Havre Daily News
The Havre City Council is again considering the creation of a charter for the city, a move that city voters considered and rejected a decade ago.
Former Bozeman Mayors Ken Weaver and Judy Mathre, co-founders of the Local Government Center at Montana State University-Bozeman, met Wednesday with Havre Mayor Bob Rice, five members of the City Council and a few residents to discuss the writing of a charter and answer questions.
The issue must be approved by voters, but City Council members agreed it is too complex an issue to put on the ballot as soon as the Nov. 8 general election.
With a charter, Weaver said, Havre would be able to structure its local government and clarify roles and responsibilities for the mayor and City Council. Without a charter, Havre is confined to general powers laid out in state code, a "recipe," as Weaver called it.

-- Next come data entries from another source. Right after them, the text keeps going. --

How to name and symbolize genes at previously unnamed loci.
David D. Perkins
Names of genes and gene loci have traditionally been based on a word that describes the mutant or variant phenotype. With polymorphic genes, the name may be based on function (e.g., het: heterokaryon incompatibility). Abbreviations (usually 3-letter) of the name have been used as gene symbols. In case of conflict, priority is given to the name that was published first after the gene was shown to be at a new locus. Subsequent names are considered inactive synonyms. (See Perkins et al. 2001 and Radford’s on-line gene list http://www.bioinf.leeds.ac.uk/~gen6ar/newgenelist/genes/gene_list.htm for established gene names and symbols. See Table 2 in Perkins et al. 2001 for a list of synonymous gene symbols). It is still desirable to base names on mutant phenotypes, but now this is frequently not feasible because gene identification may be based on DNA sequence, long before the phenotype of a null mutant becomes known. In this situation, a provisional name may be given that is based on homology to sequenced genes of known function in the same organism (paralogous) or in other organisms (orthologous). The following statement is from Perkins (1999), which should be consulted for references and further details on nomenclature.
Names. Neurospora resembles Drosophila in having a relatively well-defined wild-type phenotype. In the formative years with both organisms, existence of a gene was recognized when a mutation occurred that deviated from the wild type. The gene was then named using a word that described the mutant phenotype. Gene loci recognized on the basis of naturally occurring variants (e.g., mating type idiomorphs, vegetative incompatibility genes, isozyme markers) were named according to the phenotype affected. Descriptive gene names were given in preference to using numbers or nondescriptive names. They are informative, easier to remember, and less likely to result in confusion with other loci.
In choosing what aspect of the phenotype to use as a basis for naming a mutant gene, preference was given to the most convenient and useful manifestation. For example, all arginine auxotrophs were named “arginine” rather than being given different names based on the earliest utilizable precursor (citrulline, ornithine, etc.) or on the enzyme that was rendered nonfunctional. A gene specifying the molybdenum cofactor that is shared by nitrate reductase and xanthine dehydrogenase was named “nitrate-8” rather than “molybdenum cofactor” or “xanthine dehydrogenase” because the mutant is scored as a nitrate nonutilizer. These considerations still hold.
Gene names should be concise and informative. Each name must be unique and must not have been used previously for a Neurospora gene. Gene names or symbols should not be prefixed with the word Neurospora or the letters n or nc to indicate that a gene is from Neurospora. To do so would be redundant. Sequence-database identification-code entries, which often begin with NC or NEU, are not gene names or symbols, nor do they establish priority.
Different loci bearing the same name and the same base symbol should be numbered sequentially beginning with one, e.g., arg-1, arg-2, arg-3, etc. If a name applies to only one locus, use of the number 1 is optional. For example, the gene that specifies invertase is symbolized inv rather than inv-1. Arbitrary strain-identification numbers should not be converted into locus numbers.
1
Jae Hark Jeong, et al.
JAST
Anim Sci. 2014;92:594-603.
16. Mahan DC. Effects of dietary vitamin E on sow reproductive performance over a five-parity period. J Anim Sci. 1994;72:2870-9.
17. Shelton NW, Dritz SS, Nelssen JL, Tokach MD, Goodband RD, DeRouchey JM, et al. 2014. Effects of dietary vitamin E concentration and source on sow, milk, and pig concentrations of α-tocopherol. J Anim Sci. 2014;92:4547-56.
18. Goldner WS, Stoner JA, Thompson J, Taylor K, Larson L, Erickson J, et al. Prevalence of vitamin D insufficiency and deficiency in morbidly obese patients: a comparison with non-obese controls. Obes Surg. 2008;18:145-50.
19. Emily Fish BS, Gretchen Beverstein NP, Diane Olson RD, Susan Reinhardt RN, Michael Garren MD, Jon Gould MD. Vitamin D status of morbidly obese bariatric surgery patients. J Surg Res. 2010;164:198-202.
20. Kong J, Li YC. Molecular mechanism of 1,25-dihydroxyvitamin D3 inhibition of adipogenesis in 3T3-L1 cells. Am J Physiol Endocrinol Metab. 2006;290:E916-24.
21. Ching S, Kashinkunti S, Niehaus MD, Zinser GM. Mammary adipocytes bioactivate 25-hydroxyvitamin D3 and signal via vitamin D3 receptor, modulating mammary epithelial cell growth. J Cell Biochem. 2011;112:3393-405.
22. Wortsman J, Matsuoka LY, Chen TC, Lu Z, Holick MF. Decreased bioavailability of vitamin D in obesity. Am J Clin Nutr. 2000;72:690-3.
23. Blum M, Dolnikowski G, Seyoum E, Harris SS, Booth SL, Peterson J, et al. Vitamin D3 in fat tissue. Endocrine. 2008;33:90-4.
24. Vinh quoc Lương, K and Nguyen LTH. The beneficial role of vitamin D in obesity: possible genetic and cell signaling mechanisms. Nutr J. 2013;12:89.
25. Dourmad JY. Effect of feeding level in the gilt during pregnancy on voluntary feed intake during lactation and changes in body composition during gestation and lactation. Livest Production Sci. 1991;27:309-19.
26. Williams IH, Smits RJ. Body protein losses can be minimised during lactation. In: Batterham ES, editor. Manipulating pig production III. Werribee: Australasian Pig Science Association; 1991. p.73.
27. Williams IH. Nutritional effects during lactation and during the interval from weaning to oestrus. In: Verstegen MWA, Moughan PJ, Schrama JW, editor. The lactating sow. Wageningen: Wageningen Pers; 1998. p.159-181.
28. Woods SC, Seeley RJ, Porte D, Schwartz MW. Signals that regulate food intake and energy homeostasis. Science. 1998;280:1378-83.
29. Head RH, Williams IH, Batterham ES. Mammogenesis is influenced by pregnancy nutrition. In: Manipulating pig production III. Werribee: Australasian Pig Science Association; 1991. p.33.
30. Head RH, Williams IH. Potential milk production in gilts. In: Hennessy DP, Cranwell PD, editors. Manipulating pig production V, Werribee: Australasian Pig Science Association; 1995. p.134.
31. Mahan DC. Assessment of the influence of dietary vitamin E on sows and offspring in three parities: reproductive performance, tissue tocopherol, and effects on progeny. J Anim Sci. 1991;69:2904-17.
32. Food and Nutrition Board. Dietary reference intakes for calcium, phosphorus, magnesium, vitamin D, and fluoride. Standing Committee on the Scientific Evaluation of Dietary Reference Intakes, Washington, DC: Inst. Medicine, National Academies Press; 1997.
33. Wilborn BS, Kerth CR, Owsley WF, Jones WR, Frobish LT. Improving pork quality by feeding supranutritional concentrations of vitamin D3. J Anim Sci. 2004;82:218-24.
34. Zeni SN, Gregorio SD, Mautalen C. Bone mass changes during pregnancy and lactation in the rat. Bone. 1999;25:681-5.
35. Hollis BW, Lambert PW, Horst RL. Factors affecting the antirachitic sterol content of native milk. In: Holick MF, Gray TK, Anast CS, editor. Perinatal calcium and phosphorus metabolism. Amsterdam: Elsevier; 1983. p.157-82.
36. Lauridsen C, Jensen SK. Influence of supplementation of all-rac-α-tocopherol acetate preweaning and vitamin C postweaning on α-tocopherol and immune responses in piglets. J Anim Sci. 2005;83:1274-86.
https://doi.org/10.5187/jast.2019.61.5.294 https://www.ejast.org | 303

"We think the charter is a real good idea," he said. "Throw out the recipe and come up with your own. There are no disadvantages to having a charter. If there were any, I'd tell you. But there aren't."
With a charter, Weaver said, Havre would be given the power of self-governance, enabling the city to define elected officials' terms and set the size of council.
Havre could choose from a variety of options in how it wants to set up its government. Some municipalities have city managers who run the nuts-and-bolts operations of the city, leaving the mayor to running council meetings and having ceremonial responsibilities. Other cities are set up as Havre is now, in which the mayor is in charge of the executive branch. Weaver said some cities have made the transition to city managers because of the immense amount of time the mayor's job can take. He cautioned that such a change is not easy.
Havre could also hammer out the duties of council members. A mayor or manager could be in charge of department heads, Weaver said, or the City Council could have more oversight.
The city could also decide to include a provision that would eliminate Havre's four wards and have the city elect at-large council members.
"Theoretically, it's a wonderful question of representation," Weaver said. "Railroad towns tend to go with wards. It's an interesting question."
The charter cannot contain anything prohibited by the state and national constitutions, and it cannot change court procedures or violate election and contract law, he added.
All of the provisions would be spelled out in specific points in the document, making them much easier to understand than the legal language of the state code, he added.
"The clarity is where it's at," Weaver said. "I can't overstate that."
"Those communities that have charters - in a way, it stabilizes their government," Mathre said.
Self-governance would also give the city powers it doesn't have under state code, Weaver said. For example, if Havre were now presented with the opportunity to operate a hydroelectric turbine or a wind farm, it could not own or operate that infrastructure - much less sell excess electricity to generate revenue - because those powers are not spelled out in state code, he said.
Weaver said voters commonly worry that a city charter will create more government at the local level. In fact, he said, cities are able to include provisions in their charters that limit certain powers. Taxes, fees, costs and debts can be limited, or requirements for public hearings on those items may be put in place, he said.
"You could write in almost any restriction on that government," Weaver said.
Future amendments, which also require voter approval, could change, add or remove specific items in the charter, Mathre added.
City Council member Jack Brandon said he thinks a charter is something that needs to be carefully studied, and there is not adequate time to consider the issue before the November election.
"We need to look to the future for one thing," Brandon said. "I know the charter will give us more self-governing powers. If you don't have a charter, you're locked into state statutes.
"We don't want to rush into it," he added. "Right now is not a good time to do it. We have some new council people coming in, and I think we need to bring those people into the decision about the charter."
Havre placed a charter on the ballot about 10 years ago, along with two other issues that were tied to its passage, city clerk Lowell Swenson said.
Mathre said the charter issue failed 1,578 to 802.
Swenson said the other two issues - one would have made Havre elections nonpartisan, and the other would have required city workers to live within city limits - passed but were not instituted because the charter failed.
Weaver said the City Council has the power to put a charter on the ballot, and 15 percent of the number of people who voted in the previous election have the same power.
He suggested that council members create an ad hoc committee to explore the possibility further. For a fee to cover his own costs, Weaver could assist Havre in that process by providing model charters and advice. He agreed that the issue is not pressing.
"Take your time, build your charter and build community support," Weaver said. "Keep it simple. Let the people know what they're voting on and why. If you don't have problems to solve, it's a ... good time to work on the future."
Weaver and Mathre co-founded the Local Government Center 20 years ago to help strengthen Montana's local governments and provide training, technical assistance and research to officials. Both have held the office of mayor and city commission member in Bozeman.